Let $\gamma(s)$ be a curve in $\mathbb{R}^3$ parametrized by its arc length, with curvature and torsion not $0$. Let $f(s)=\mid\mid \gamma(s) - C(s_0) \mid \mid ^2-r(s_0)^2$, where $C(s_0)$ is the center of the osculator sphere and $r(s_0)$ is the radii of this sphere.
Suppose that $\ f(s_0)=f'(s_0)=f''(s_0)=f'''(s_0)=0$, and that $f^{(4)}(s_0)\neq0.$ Decide if $\gamma(s)$ cross the osculator sphere on $\gamma(s_0)$.
I really don't know how to attack this problem.
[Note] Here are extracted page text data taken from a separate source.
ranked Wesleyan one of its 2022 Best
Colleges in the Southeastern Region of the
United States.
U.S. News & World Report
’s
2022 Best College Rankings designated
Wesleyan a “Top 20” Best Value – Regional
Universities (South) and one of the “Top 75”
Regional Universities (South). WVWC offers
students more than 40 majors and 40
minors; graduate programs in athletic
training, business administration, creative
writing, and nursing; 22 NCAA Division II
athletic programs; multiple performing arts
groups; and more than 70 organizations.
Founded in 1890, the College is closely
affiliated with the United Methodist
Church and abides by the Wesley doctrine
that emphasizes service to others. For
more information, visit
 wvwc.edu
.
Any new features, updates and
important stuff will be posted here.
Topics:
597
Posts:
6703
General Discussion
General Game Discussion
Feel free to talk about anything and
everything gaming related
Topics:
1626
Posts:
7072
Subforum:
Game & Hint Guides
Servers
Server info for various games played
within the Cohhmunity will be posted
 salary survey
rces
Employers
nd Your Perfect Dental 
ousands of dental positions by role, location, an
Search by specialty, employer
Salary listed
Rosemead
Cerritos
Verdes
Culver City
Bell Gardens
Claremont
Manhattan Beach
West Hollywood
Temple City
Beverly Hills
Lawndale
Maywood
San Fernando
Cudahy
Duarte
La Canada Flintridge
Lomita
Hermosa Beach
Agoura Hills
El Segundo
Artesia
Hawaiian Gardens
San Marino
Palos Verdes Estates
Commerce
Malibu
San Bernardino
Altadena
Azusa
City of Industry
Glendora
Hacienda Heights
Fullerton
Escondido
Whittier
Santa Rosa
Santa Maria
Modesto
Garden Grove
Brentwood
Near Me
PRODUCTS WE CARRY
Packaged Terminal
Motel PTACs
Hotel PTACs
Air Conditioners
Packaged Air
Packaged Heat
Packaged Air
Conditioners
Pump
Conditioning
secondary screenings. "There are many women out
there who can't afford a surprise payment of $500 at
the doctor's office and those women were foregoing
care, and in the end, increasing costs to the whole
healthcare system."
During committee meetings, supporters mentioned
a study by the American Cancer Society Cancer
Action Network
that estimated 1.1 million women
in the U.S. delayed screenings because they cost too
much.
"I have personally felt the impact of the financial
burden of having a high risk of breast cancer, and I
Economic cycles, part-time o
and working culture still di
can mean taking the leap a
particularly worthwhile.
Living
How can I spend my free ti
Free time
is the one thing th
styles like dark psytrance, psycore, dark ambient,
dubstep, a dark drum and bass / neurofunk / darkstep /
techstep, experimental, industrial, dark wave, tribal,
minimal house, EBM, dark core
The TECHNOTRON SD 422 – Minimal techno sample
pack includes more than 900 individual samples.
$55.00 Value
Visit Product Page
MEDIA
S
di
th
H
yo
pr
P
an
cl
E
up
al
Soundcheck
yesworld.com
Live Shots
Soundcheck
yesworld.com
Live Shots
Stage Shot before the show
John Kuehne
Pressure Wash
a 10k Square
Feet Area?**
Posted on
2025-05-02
I know that
$$C(s_0)=\gamma(s)+\frac{1}{k(s_0)}N(s_0)+\frac{k'(s_0)}{k(s_0)^2\tau(s_0)}B(s_0)$$
and
$$r(s_0)=\displaystyle\sqrt{\frac{1}{k(s_0)^2}+\Big(\frac{k'(s_0)}{k(s_0)^2\tau(s_0)}\Big)^2}$$
They're asking me to prove that the contact between the sphere and the curve is exactly $3$, but I don't know how to do it with no information about the curve.
What are the criterions to decide whether or not the curve crosses the sphere?
Thanks for your time.
You don't need the formulas you quote.
Since it is specifically assumed that the first nonvanishing derivative of $f$ at $s_0$ has even order $4$ the function has a strict local extremum at $s_0$. It follows that the curve does not cross the osculator sphere at the point $\gamma(s_0)$.